Required action:
Please write out everything from the line containing "MLX Community" down to the line containing "atvērtais ceļojumu birojs" in the items below as a numbered list, skipping blank lines and leaving out the pictures.

********************

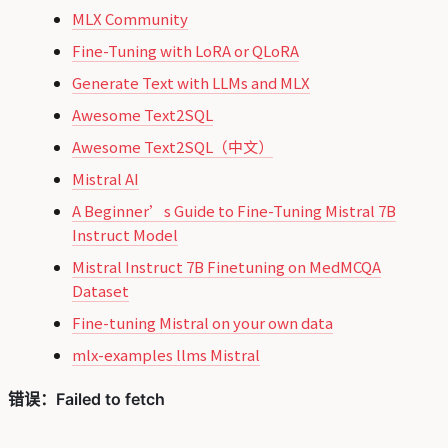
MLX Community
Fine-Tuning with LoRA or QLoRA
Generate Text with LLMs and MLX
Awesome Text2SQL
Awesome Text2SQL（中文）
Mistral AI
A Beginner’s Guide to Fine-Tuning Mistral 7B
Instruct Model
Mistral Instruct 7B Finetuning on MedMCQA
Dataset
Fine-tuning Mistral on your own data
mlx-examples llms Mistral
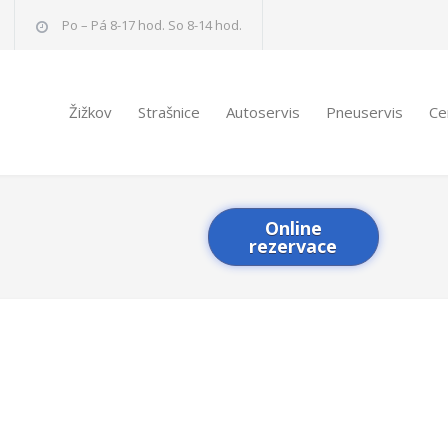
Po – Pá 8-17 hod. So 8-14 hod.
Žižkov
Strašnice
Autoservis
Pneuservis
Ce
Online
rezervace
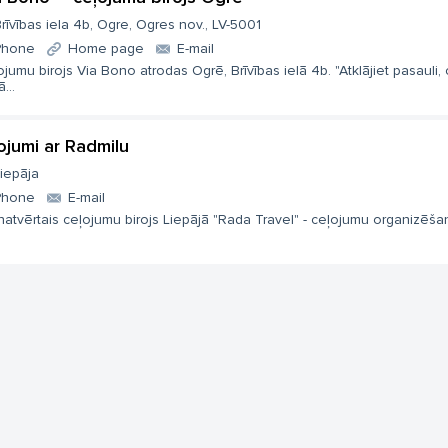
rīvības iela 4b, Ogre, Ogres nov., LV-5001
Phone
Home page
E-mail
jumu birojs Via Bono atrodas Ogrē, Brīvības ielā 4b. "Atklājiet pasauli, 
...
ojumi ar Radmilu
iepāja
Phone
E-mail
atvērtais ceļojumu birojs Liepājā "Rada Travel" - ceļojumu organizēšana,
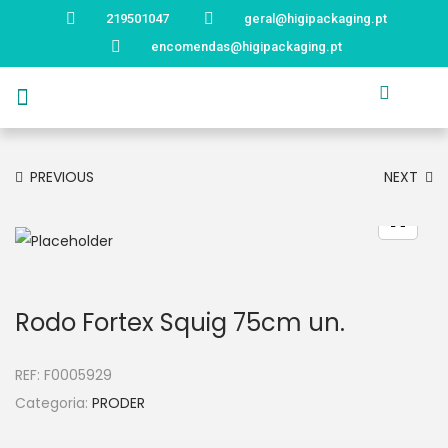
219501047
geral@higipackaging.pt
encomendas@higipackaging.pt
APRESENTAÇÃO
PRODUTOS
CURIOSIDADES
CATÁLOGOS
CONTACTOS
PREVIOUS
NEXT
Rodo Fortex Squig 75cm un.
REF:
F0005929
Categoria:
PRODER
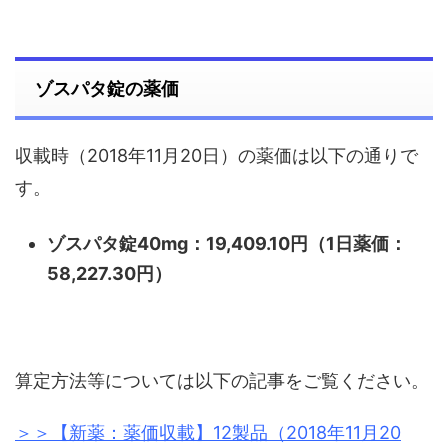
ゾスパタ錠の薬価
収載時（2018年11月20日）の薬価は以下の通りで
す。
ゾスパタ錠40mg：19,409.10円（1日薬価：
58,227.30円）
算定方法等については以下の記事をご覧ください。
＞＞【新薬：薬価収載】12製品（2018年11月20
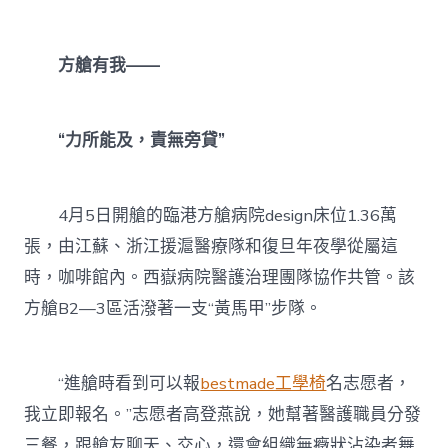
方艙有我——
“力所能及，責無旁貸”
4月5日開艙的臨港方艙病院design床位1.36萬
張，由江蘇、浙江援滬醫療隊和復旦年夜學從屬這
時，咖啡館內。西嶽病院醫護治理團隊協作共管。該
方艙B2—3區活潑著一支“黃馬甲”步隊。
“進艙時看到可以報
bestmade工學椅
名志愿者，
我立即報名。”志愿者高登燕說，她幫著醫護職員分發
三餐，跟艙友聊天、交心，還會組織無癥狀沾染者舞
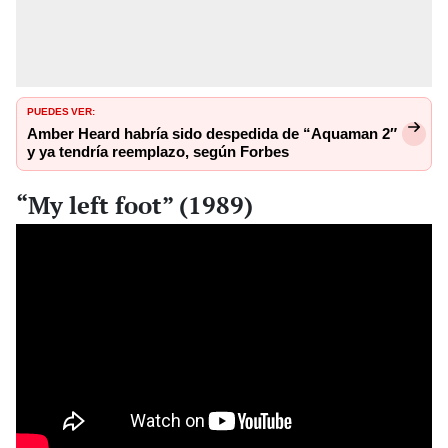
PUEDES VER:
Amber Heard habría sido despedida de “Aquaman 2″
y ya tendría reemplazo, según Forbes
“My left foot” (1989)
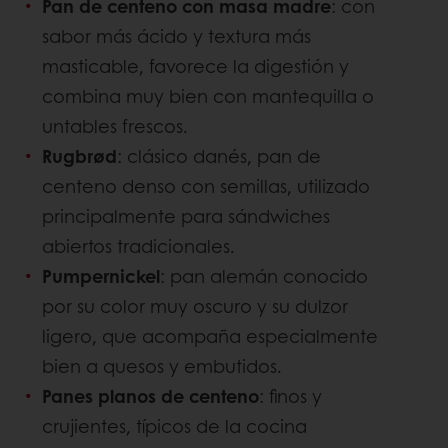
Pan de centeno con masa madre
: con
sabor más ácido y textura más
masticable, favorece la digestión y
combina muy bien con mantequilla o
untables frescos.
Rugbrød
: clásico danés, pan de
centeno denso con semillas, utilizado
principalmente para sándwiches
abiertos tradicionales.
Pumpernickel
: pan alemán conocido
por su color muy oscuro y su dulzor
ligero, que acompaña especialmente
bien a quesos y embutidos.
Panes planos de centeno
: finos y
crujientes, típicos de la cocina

********************

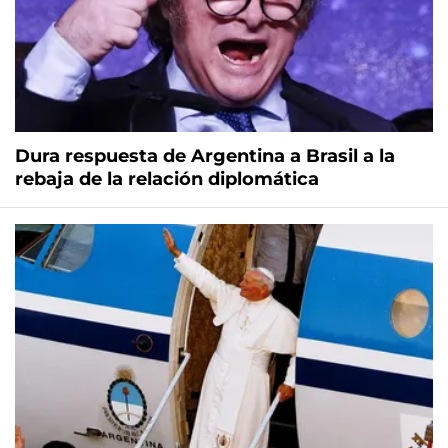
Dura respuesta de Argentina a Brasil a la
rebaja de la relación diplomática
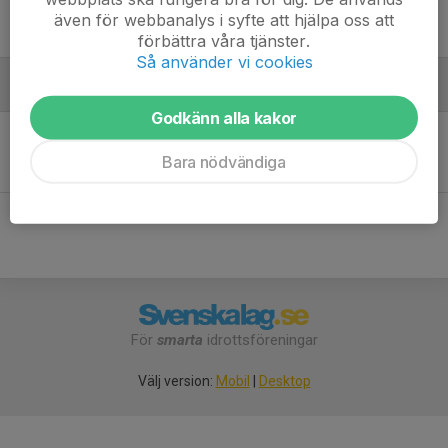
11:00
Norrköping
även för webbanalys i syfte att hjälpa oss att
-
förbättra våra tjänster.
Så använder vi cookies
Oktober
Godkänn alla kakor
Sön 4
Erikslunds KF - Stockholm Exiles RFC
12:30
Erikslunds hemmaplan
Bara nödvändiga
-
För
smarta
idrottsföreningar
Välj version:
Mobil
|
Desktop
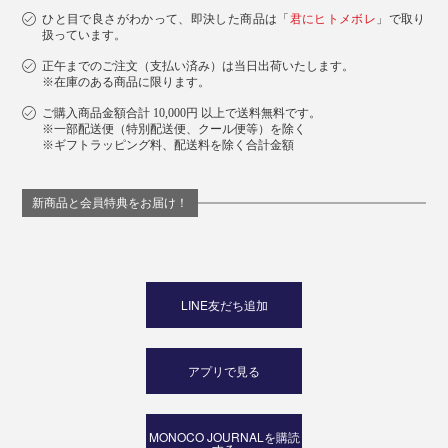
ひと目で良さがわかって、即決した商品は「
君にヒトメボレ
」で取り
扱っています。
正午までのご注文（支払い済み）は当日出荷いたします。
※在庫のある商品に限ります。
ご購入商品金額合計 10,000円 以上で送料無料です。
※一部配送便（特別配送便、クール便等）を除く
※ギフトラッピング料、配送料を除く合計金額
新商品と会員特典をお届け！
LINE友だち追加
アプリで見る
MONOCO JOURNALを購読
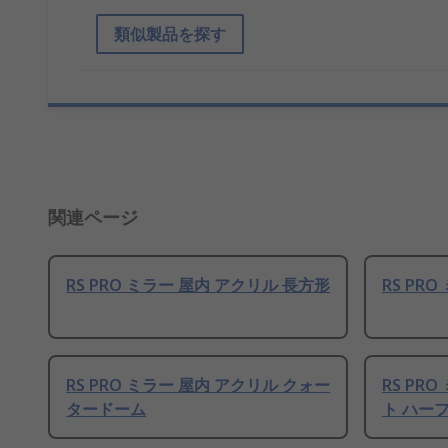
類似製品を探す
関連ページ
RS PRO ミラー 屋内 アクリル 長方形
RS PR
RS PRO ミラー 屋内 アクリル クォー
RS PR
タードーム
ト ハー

********************

Result for this task:
1. MLX Community
2. Fine-Tuning with LoRA or QLoRA
3. Generate Text with LLMs and MLX
4. Awesome Text2SQL
5. Awesome Text2SQL（中文）
6. Mistral AI
7. A Beginner’s Guide to Fine-Tuning Mistral 7B
8. Instruct Model
9. Mistral Instruct 7B Finetuning on MedMCQA
10. Dataset
11. Fine-tuning Mistral on your own data
12. mlx-examples llms Mistral
13. Po – Pá 8-17 hod. So 8-14 hod.
14. Žižkov
15. Strašnice
16. Autoservis
17. Pneuservis
18. Ce
19. Online
20. rezervace
21. rīvības iela 4b, Ogre, Ogres nov., LV-5001
22. Phone
23. Home page
24. E-mail
25. jumu birojs Via Bono atrodas Ogrē, Brīvības ielā 4b. "Atklājiet pasauli, 
26. ...
27. ojumi ar Radmilu
28. iepāja
29. Phone
30. E-mail
31. atvērtais ceļojumu birojs Liepājā "Rada Travel" - ceļojumu organizēšana,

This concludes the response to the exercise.